TEXT EXCERPT Start Marker

Open eddierubeiz opened 10 months ago
I would add that the only reason I am aware of that this matters is to the extnet that we may be storing confidential "patron" info in our DB.
MOST of our DB stuff is not especially sensitive or private. There may be other stuff that is I guess though -- non-public Oral History data? But this particular ticket does not apply to OH PDF and file assets, only to metadata. If we wanted to apply additional encryption to OH PDF etc assets, thats' a different ticket --currently we think putting on a private S3 bucket is sufficient.
and of course a risk of this kind of encryption is that if we could lose the encryption key or make some other mistake that makes our backups lost to us!
Notes from @jrochkind , slightly edited:
"Look into the ways in which our backups are encrypted…. they aren’t currently I think except for the fact that they use default AWS S3 “at rest” encryption same as on every S3 bucket probably, which only guards against certain attacks (like someone who somehow had access to the AWS S3 physical media without going through usual AWS interfaces)
"We could use AWS client side encryption features to protect our DB backups specifically, and might want to, if we think they include sensitive patron data.
https://docs.aws.amazon.com/AmazonS3/latest/userguide/UsingClientSideEncryption.html
?"Look into the workflow that puts the backups into s3.

TEXT EXCERPT End Marker

PROBLEMS TO SOLVE =>
1. Reproduce the stretch of the backup-encryption discussion from "Open eddierubeiz opened" through "bucket is sufficient.".
2. List every capitalized abbreviation used in the backup-encryption discussion.

INFORMATION SHOWN Start Marker

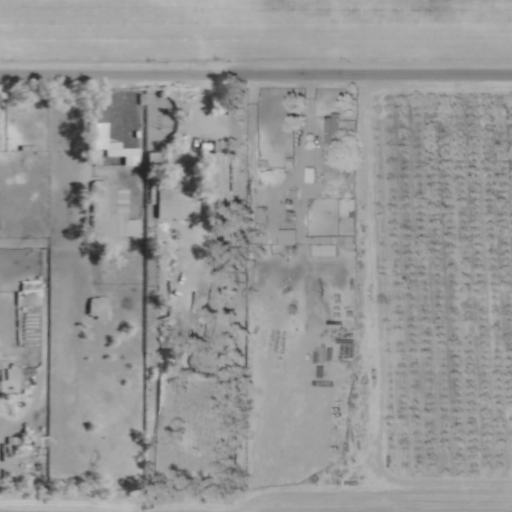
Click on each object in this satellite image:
crop: (251, 25)
road: (256, 63)
building: (330, 128)
building: (113, 214)
building: (286, 234)
building: (96, 305)
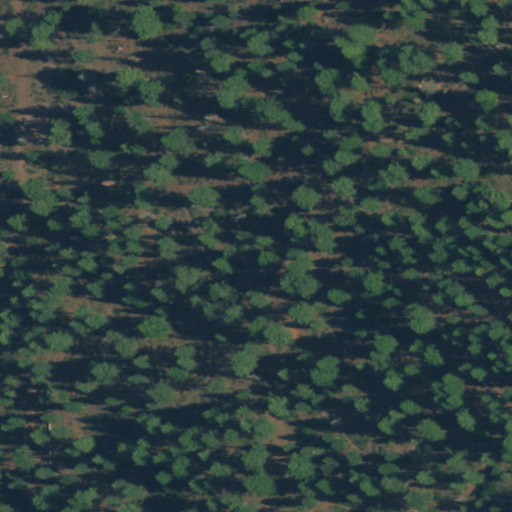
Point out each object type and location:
road: (266, 178)
road: (23, 256)
road: (273, 265)
road: (258, 359)
road: (266, 509)
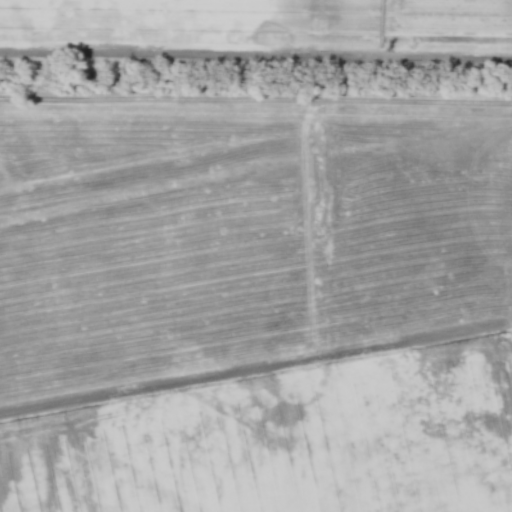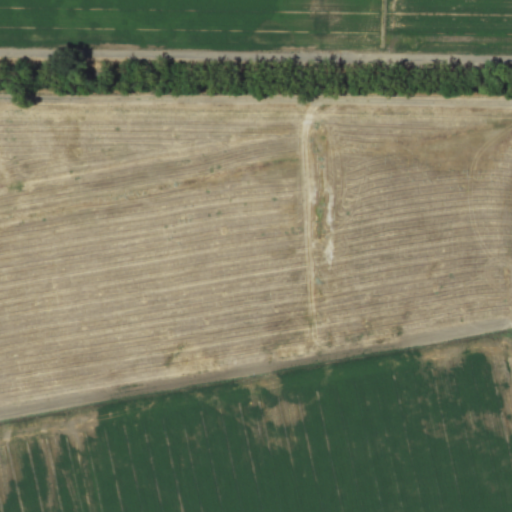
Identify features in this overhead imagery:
crop: (288, 450)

INFORMATION SHOWN End Marker

SOLUTIONS FOR EACH TASK =>
1.
Open eddierubeiz opened 10 months ago
I would add that the only reason I am aware of that this matters is to the extnet that we may be storing confidential "patron" info in our DB.
MOST of our DB stuff is not especially sensitive or private. There may be other stuff that is I guess though -- non-public Oral History data? But this particular ticket does not apply to OH PDF and file assets, only to metadata. If we wanted to apply additional encryption to OH PDF etc assets, thats' a different ticket --currently we think putting on a private S3 bucket is sufficient.

2. DB, OH, PDF, S3, AWS